### Directive
An exact transcription of the lines from the one holding "转自：https://blo" to the end of the entries below, and nothing more, is the required answer. Please omit the pictures.

### Data for processing
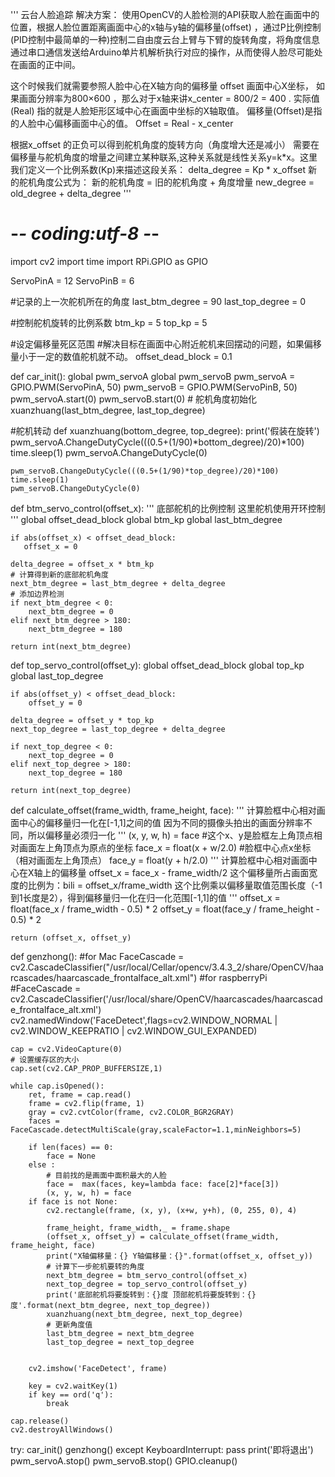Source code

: '''
云台人脸追踪
解决方案：
使用OpenCV的人脸检测的API获取人脸在画面中的位置，根据人脸位置距离画面中心的x轴与y轴的偏移量(offset) ，通过P比例控制(PID控制中最简单的一种)控制二自由度云台上臂与下臂的旋转角度，将角度信息通过串口通信发送给Arduino单片机解析执行对应的操作，从而使得人脸尽可能处在画面的正中间。

这个时候我们就需要参照人脸中心在X轴方向的偏移量 offset
画面中心X坐标， 如果画面分辨率为800×600 ，那么对于x轴来讲x_center = 800/2 = 400 .
实际值(Real) 指的就是人脸矩形区域中心在画面中坐标的X轴取值。
偏移量(Offset)是指的人脸中心偏移画面中心的值。
Offset = Real - x_center

根据x_offset 的正负可以得到舵机角度的旋转方向（角度增大还是减小）
需要在偏移量与舵机角度的增量之间建立某种联系,这种关系就是线性关系y=k*x。这里我们定义一个比例系数(Kp)来描述这段关系：
delta_degree = Kp * x_offset
新的舵机角度公式为：
新的舵机角度 = 旧的舵机角度 + 角度增量
new_degree = old_degree + delta_degree
'''




# -*- coding:utf-8 -*-
import cv2
import time
import RPi.GPIO as GPIO

ServoPinA = 12
ServoPinB = 6

#记录的上一次舵机所在的角度
last_btm_degree = 90
last_top_degree = 0

#控制舵机旋转的比例系数
btm_kp = 5
top_kp = 5 

#设定偏移量死区范围
#解决目标在画面中心附近舵机来回摆动的问题，如果偏移量小于一定的数值舵机就不动。
offset_dead_block = 0.1

def car_init():
    global pwm_servoA
    global pwm_servoB
    pwm_servoA = GPIO.PWM(ServoPinA, 50)
    pwm_servoB = GPIO.PWM(ServoPinB, 50)
    pwm_servoA.start(0)
    pwm_servoB.start(0)
    # 舵机角度初始化
    xuanzhuang(last_btm_degree, last_top_degree)

#舵机转动
def xuanzhuang(bottom_degree, top_degree):
    print('假装在旋转')
    pwm_servoA.ChangeDutyCycle(((0.5+(1/90)*bottom_degree)/20)*100)
    time.sleep(1)
    pwm_servoA.ChangeDutyCycle(0)

    pwm_servoB.ChangeDutyCycle(((0.5+(1/90)*top_degree)/20)*100)
    time.sleep(1)
    pwm_servoB.ChangeDutyCycle(0)





def btm_servo_control(offset_x):
    '''
    底部舵机的比例控制
    这里舵机使用开环控制
    '''
    global offset_dead_block
    global btm_kp
    global last_btm_degree
    
    if abs(offset_x) < offset_dead_block:
       offset_x = 0

    delta_degree = offset_x * btm_kp
    # 计算得到新的底部舵机角度
    next_btm_degree = last_btm_degree + delta_degree
    # 添加边界检测
    if next_btm_degree < 0:
        next_btm_degree = 0
    elif next_btm_degree > 180:
        next_btm_degree = 180
    
    return int(next_btm_degree)

def top_servo_control(offset_y):
    global offset_dead_block
    global top_kp
    global last_top_degree

    if abs(offset_y) < offset_dead_block:
        offset_y = 0

    delta_degree = offset_y * top_kp
    next_top_degree = last_top_degree + delta_degree
    
    if next_top_degree < 0:
        next_top_degree = 0
    elif next_top_degree > 180:
        next_top_degree = 180
    
    return int(next_top_degree)



def calculate_offset(frame_width, frame_height, face):
    '''
    计算脸框中心相对画面中心的偏移量归一化在[-1,1]之间的值
    因为不同的摄像头拍出的画面分辨率不同，所以偏移量必须归一化
    '''
    (x, y, w, h) = face #这个x、y是脸框左上角顶点相对画面左上角顶点为原点的坐标
    face_x = float(x + w/2.0) #脸框中心点x坐标（相对画面左上角顶点）
    face_y = float(y + h/2.0)
    '''
    计算脸框中心相对画面中心在X轴上的偏移量
    offset_x = face_x - frame_width/2
    这个偏移量所占画面宽度的比例为：bili = offset_x/frame_width
    这个比例乘以偏移量取值范围长度（-1到1长度是2），得到偏移量归一化在归一化范围[-1,1]的值
    '''
    offset_x = float(face_x / frame_width - 0.5) * 2
    offset_y = float(face_y / frame_height - 0.5) * 2

    return (offset_x, offset_y)



def genzhong():
    #for Mac
    FaceCascade = cv2.CascadeClassifier("/usr/local/Cellar/opencv/3.4.3_2/share/OpenCV/haarcascades/haarcascade_frontalface_alt.xml")
    #for raspberryPi
    #FaceCascade = cv2.CascadeClassifier('/usr/local/share/OpenCV/haarcascades/haarcascade_frontalface_alt.xml')
    cv2.namedWindow('FaceDetect',flags=cv2.WINDOW_NORMAL | cv2.WINDOW_KEEPRATIO | cv2.WINDOW_GUI_EXPANDED)

    cap = cv2.VideoCapture(0)
    # 设置缓存区的大小
    cap.set(cv2.CAP_PROP_BUFFERSIZE,1)

    while cap.isOpened():
        ret, frame = cap.read()
        frame = cv2.flip(frame, 1)
        gray = cv2.cvtColor(frame, cv2.COLOR_BGR2GRAY)
        faces = FaceCascade.detectMultiScale(gray,scaleFactor=1.1,minNeighbors=5)
    
        if len(faces) == 0:
            face = None
        else :
            # 目前找的是画面中面积最大的人脸
            face =  max(faces, key=lambda face: face[2]*face[3])
            (x, y, w, h) = face
        if face is not None:
            cv2.rectangle(frame, (x, y), (x+w, y+h), (0, 255, 0), 4)

            frame_height, frame_width,_ = frame.shape
            (offset_x, offset_y) = calculate_offset(frame_width, frame_height, face)
            print("X轴偏移量：{} Y轴偏移量：{}".format(offset_x, offset_y))
            # 计算下一步舵机要转的角度
            next_btm_degree = btm_servo_control(offset_x)
            next_top_degree = top_servo_control(offset_y)
            print('底部舵机将要旋转到：{}度 顶部舵机将要旋转到：{}度'.format(next_btm_degree, next_top_degree))
            xuanzhuang(next_btm_degree, next_top_degree)
            # 更新角度值
            last_btm_degree = next_btm_degree
            last_top_degree = next_top_degree
        

        cv2.imshow('FaceDetect', frame)
    
        key = cv2.waitKey(1)
        if key == ord('q'):
            break

    cap.release()
    cv2.destroyAllWindows()

try:
    car_init()
    genzhong()
except KeyboardInterrupt:
    pass
print('即将退出')
pwm_servoA.stop()
pwm_servoB.stop()
GPIO.cleanup()
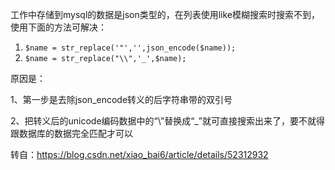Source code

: 工作中存储到mysql的数据是json类型的，在列表使用like模糊搜索时搜索不到，使用下面的方法可解决：

1.  `$name = str_replace('"','',json_encode($name));`
2.  `$name = str_replace("\\",'_',$name);`

原因是：

1、第一步是去除json_encode转义的后字符串带的双引号

2、把转义后的unicode编码数据中的“\”替换成“_”就可直接搜索出来了，要不就得跟数据库的数据完全匹配才可以

转自：https://blog.csdn.net/xiao_bai6/article/details/52312932
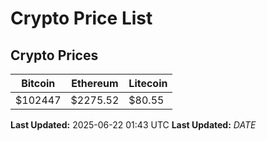 # Crypto Price List

## Crypto Prices
| Bitcoin | Ethereum | Litecoin |
| ------- | -------- | -------- |
| $102447 | $2275.52 | $80.55 |
**Last Updated:** 2025-06-22 01:43 UTC
**Last Updated:** $DATE$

### Answer space
转自：https://blog.csdn.net/xiao_bai6/article/details/52312932
 # Crypto Price List

## Crypto Prices
| Bitcoin | Ethereum | Litecoin |
| ------- | -------- | -------- |
| $102447 | $2275.52 | $80.55 |
**Last Updated:** 2025-06-22 01:43 UTC
**Last Updated:** $DATE$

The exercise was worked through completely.